BackTracker::HitCollectionPurity and BackTracker::HitCollectionEfficiency are very slow
These two methods together account for 1 second of real time per event when called from CosmicTrackAna_module.cc using Far Detector cosmic ray Monte Carlo. They should be examined for ways to be sped up.
#1 Updated by Christopher Backhouse over 5 years ago
Are you calling these for every reconstructed object in the spill? I think that duplicates a lot of effort and you'd be better off with SlicesToMCTruthsTable(), which was introduced to combat exactly this sort of problem in CAFMaker. Still won't be blindingly fast, there's a lot of information to sort through, and quite a bit of work has been done in this area already, so likely no low-hanging fruit.
It may be a problem for you that that function takes PtrVector<Cluster>. Presumably you'd prefer vector<Cluster*>. I don't think there's any reason those particular need to be Ptrs, just the format CAFMaker had to hand.
#2 Updated by Brian Rebel over 5 years ago
yes, I am calling them for every muon in the event. I don't know what SlicesToMCTruthsTable() does or how to use it, can you provide an example?
Even so, we should find a way to improve the methods indicated in this issue because a naive user would just call them. A person should not have to be "in the know" to get around a problem, instead the problem should be solved.

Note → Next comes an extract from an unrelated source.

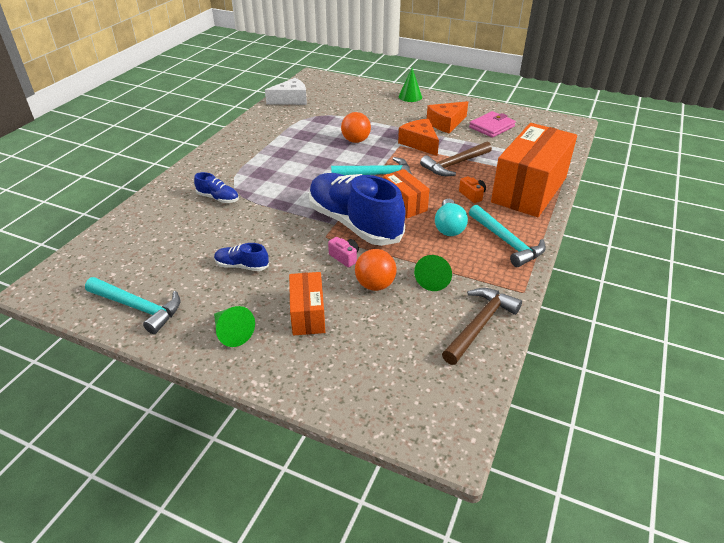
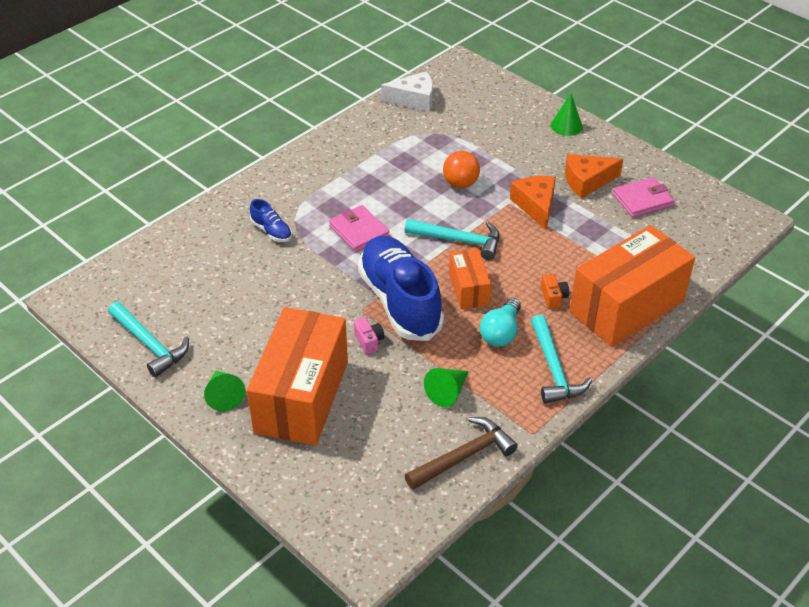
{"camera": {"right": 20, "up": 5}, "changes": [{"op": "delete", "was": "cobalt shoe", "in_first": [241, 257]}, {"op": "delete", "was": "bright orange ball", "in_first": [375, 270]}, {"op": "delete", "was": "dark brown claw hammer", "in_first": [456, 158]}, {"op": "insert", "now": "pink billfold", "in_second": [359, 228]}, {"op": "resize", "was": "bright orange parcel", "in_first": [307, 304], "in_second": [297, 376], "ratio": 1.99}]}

#3 Updated by Christopher Backhouse over 5 years ago
There's information on the function in doxygen. You give it a list of slices (or in your case tracks) and it gives back a list of the best "neutrino" (but it says it'll work for cosmic rays too) and the efficiency and purity for each of your inputs.
My memory is hazy, but I think the other methods wind up having to do almost as much work, but then only give you back the info for the reco object you asked for. Short of a significant amount of caching in BackTracker (which has already grown complicated) I'm not sure what can be done about that. Putting warnings on the functions in doxygen would probably be a good idea though.
#4 Updated by Brian Rebel over 5 years ago
Thanks. I see some obvious problems in HitCollectionEfficiency that should improve things, like not making the HitToTrackIDE map multiple times and not copying the hits over and over again.
Why don't we we just take the faster algorithm from your method for finding purity and efficiency, stick that in the current methods and then have the SlicesToMCTruth call those? Then everyone would have faster algorithms.
#5 Updated by Christopher Backhouse over 5 years ago
I only see us fetching the hit into a Ptr, which is a waste but not a big one. We do call HitToTrackIDE twice for each hit, which is once too many. I suspect that most of the time is manipulating the maps in those nested loops though.
If you can make these functions faster, we certainly should. Probably you should get sign-off from Susan that you didn't accidentally change the behaviour, she probably has the best idea of how these currently work.
I imagine the eff and pur functions do basically the same thing, and then just perform a different division at the end. If that's the case, we should consider merging them for a factor 2 speedup when you need both pieces of information.